SweetMacShop Macaron Shells
- baker's half sheet pans: high quality baking sheets with rimmed edges
- KitchenAid stand mixer
- parchment paper or silpat baking mats (with macaron template)
- oven thermometer
- piping bag
- Wilton Tip #12
- food scale that will measure in grams or ounces
- scribe (a sharp, pointed tool), or a toothpick
- digital minute timer
- 160 grams egg whites room temperature
- 88 grams granulated sugar
- 256 grams powdered sugar
- 200 grams almond flour
- 1 tsp. clear vanilla extract
- Preheat oven to 285 for steel pans, or 300 for aluminum pans. Preheat for at least 10 minutes.
- Measure out your granulated sugar in a small bowl; set aside.
- Measure powdered sugar, almond flour together, then use a sifter to combine. This will make them smooth and lump-free. Set aside.
- Place your bowl on the surface of your food scale. Hit the "tare" button to zero out the weight of the bowl. Now measure the room temperature egg whites into the bowl of your KitchenAid stand mixer.
- Add the clear vanilla extract.
- Place bowl on mixer stand (this recipe is for the KitchenAid mixer), and attach the wire whisk beater. Set timer for one minute. Turn mixer to Speed 4, and slowly add sugar to egg whites, shaking it in a little at a time during that first minute.
- When timer goes off, set mixer to Speed 6, and set timer for 2 minutes.
- When timer goes off, set mixer to Speed 8, and set timer for 1 and 1/2 minutes (90 seconds). Coloring may be added just before this last mixing. Egg whites should look silky, yet stiff enough to hold the peak.
- Now we'll make the macronage: blend in dry ingredients, by moving a flexible spatula around the bowl, then cutting down through the middle, making sure to scrape the bottom for the flour and incorporate it into the meringue. You know you are done when the batter rolls off the spatula in a continuous ribbon. Batter will be thick…but can flow like a ribbon.
- BAKER'S NOTE: I have several videos of making macronage in my Instagram Highlights.
- Insert Wilton #12 tip into the small opening of your piping bag. Scoop the macronage into the bag, filling only half-way full, leaving room to twist the top closed in order to keep the batter from spilling out the top. Pipe the macrons by applying pressure until the batter flows out and just reaches the inner rim of the marked circle on your mat. Immediately release pressure and swirl tip to incorporate point back into the center of the cookie. See my tips on Instagram Highlights.

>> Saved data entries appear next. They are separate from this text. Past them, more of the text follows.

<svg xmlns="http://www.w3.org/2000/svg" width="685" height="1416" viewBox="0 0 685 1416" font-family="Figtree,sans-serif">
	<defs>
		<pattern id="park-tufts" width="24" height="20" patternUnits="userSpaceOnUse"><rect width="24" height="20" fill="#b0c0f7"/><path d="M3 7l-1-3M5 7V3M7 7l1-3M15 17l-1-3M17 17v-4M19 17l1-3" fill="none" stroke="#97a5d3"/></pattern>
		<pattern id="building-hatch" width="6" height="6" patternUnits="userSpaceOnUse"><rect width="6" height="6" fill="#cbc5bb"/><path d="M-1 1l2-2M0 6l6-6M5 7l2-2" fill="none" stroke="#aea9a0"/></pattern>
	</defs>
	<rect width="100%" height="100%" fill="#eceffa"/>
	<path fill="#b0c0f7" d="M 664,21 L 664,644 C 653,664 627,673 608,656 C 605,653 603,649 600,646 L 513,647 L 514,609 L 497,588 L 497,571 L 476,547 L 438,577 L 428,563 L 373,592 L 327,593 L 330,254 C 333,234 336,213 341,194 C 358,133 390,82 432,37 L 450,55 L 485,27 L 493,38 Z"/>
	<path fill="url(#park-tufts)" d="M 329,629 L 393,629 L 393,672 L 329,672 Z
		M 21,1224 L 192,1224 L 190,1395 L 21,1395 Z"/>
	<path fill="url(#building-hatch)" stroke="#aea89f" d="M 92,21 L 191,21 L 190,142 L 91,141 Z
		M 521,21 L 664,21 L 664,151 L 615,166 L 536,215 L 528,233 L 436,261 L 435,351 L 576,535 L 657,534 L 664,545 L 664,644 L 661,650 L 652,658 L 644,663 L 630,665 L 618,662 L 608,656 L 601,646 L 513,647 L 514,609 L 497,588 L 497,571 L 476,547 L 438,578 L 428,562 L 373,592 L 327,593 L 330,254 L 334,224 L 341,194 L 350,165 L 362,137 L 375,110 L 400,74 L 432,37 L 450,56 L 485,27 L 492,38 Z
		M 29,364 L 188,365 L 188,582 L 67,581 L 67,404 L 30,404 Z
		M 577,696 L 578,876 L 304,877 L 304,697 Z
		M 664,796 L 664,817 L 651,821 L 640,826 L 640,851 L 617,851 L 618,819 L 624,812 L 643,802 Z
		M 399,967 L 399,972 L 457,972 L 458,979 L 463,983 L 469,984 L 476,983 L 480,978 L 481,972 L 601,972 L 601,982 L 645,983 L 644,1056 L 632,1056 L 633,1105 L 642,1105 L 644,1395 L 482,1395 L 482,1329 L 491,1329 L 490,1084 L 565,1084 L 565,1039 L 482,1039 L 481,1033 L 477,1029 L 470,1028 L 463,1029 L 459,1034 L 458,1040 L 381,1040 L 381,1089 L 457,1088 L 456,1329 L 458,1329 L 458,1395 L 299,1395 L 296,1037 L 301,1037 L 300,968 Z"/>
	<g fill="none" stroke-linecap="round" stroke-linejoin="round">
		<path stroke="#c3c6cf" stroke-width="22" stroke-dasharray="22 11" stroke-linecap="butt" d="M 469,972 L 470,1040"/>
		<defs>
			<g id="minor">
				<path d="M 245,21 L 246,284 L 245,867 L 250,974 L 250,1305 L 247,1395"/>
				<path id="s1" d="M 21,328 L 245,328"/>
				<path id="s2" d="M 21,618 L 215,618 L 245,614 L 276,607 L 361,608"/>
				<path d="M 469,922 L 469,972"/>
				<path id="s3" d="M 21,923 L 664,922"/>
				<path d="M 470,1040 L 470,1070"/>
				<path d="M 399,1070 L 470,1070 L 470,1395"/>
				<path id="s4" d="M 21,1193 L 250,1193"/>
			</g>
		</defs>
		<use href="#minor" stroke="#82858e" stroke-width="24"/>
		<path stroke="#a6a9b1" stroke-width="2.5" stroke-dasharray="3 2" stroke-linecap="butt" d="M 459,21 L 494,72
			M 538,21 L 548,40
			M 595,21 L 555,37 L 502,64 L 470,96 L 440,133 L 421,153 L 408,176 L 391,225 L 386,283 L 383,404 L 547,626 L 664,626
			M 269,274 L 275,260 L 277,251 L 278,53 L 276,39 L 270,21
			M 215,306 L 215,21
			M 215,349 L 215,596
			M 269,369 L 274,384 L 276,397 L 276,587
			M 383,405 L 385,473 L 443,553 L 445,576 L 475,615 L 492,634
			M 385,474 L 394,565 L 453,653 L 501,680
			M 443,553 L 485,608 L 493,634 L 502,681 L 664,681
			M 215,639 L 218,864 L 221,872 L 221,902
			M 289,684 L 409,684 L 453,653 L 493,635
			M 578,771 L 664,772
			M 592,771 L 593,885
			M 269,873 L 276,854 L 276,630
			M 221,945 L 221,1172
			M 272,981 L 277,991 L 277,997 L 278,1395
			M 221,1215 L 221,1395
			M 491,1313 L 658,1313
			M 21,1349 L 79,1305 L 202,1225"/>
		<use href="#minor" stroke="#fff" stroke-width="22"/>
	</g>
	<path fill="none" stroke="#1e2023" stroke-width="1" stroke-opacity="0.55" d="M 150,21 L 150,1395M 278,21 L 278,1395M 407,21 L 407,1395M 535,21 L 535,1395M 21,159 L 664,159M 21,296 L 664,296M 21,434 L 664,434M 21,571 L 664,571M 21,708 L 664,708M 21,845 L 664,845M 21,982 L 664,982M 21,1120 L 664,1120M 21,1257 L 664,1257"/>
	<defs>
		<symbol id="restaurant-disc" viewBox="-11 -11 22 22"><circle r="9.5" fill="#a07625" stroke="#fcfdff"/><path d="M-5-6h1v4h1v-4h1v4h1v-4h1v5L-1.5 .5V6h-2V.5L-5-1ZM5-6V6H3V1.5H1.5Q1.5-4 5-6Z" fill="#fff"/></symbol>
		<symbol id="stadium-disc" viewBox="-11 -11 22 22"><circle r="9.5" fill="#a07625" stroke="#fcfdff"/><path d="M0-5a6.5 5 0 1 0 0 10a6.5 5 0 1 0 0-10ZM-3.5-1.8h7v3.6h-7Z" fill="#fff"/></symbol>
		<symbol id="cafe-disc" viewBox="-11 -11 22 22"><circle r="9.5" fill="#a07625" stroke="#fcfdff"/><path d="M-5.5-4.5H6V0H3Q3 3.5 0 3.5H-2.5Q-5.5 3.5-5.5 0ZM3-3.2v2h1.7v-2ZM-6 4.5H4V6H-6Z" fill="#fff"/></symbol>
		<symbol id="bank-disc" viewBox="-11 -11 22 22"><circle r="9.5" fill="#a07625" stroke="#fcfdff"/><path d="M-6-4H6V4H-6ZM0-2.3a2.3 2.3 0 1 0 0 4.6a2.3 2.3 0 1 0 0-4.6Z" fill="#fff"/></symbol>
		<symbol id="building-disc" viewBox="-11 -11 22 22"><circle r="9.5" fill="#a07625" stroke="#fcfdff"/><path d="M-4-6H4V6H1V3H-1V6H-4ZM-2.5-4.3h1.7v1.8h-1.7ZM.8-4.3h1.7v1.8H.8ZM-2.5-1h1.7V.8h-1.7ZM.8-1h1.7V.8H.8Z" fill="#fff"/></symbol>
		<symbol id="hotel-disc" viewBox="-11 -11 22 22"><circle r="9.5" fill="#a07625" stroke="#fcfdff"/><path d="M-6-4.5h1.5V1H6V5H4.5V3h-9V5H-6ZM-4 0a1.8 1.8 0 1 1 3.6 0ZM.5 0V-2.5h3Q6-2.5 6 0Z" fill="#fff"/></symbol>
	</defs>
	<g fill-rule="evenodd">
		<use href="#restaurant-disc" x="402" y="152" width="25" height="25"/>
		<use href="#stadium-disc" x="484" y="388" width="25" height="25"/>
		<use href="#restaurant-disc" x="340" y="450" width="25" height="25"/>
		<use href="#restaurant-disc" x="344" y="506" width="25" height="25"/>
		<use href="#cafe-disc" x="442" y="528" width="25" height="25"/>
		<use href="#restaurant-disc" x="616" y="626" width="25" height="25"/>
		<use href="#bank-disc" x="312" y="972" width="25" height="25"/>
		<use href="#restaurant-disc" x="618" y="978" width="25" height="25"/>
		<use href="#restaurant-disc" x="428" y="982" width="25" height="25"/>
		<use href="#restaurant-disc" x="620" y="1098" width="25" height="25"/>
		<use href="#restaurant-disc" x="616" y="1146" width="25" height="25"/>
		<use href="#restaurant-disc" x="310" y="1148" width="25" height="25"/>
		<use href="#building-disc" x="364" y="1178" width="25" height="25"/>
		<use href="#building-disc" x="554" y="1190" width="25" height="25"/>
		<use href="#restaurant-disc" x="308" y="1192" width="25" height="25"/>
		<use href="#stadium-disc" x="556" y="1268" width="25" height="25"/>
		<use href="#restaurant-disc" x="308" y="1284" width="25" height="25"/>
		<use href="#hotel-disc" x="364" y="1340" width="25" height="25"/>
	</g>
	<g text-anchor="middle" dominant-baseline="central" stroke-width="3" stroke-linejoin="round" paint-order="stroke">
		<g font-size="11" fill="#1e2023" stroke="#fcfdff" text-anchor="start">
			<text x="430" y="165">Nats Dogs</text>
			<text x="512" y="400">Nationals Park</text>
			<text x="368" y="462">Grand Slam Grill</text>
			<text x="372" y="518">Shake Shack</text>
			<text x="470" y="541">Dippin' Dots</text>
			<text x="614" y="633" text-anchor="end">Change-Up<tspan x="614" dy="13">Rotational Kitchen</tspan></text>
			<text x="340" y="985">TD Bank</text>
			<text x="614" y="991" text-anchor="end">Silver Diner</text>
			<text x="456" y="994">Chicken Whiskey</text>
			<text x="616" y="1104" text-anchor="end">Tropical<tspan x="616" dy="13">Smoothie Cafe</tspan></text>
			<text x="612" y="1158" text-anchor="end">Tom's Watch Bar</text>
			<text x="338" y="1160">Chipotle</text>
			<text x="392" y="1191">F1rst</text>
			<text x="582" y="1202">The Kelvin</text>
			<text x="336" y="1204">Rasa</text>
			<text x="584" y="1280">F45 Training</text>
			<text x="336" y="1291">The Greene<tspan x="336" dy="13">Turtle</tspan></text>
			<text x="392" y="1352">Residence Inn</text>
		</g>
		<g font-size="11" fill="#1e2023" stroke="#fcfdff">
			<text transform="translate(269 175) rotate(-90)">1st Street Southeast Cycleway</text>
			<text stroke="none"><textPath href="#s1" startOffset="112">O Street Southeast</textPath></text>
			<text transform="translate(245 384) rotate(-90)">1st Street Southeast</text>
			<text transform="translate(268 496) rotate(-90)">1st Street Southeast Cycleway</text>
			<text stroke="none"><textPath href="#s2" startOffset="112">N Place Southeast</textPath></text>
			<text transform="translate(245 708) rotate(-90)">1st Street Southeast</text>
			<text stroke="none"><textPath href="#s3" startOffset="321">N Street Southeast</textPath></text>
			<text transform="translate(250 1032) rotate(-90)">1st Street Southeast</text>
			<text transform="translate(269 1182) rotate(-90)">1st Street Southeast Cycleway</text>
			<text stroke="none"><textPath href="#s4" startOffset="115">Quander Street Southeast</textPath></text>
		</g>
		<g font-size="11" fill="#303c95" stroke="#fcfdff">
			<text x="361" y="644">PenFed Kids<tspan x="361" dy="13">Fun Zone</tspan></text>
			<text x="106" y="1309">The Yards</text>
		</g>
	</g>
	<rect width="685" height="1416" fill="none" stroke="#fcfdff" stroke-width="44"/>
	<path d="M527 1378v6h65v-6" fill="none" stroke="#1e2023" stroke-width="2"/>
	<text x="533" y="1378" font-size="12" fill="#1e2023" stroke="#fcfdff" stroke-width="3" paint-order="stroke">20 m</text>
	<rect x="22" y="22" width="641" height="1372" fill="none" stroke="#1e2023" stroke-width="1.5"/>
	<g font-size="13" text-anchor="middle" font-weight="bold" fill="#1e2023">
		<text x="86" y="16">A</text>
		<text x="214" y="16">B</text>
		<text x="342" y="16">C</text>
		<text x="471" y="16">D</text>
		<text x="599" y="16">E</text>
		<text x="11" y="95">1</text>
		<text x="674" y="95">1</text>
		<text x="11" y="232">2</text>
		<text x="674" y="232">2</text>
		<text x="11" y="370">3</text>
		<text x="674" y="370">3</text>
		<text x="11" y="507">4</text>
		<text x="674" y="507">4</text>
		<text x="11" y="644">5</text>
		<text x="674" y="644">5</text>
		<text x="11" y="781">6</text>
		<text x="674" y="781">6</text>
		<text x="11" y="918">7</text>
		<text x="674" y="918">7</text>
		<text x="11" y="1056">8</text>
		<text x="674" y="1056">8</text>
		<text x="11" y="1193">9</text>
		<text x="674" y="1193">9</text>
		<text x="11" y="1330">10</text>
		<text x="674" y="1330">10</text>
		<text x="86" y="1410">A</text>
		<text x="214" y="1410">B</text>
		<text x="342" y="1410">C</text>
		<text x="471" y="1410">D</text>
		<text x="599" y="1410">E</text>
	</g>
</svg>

- NOTE: if you will be using parchment paper — search for online — then download a template of circles and place underneath your parchment paper. You'll remove this before baking.
- Once the full pan is piped, gently (or aggressively–no judgement here) bang the pan down onto the counter to release air bubbles. I usually place a towel on the counter before banging the pan. Use your scribe or toothpick to pop any large bubbles, in order to create smooth shells.
- PREP FOR BAKING, METHOD ONE: Place your parchment paper or silpat mat on the bottom of an upside-down baker's half sheet. Pipe your circles. Let rest about 5 minutes, bang (see above) then place them to bake in a pre-heated oven.
- PREP FOR BAKING, METHOD TWO: Place your parchment paper or silpat mat on the inside of a baker's half sheet (like normal). Pipe your circles. Let rest until your finger can glide across the top of the mac without stickiness, often up to 30 minutes. Bang (see above), then place them to bake in a pre-heated oven.
- Bake for 20 minutes.
- Once out of the oven, DO NOT — I repeat — do not remove from pan until they are completely cooled.
- This recipe yields 36-42 completed cookies (about 72-84 shells).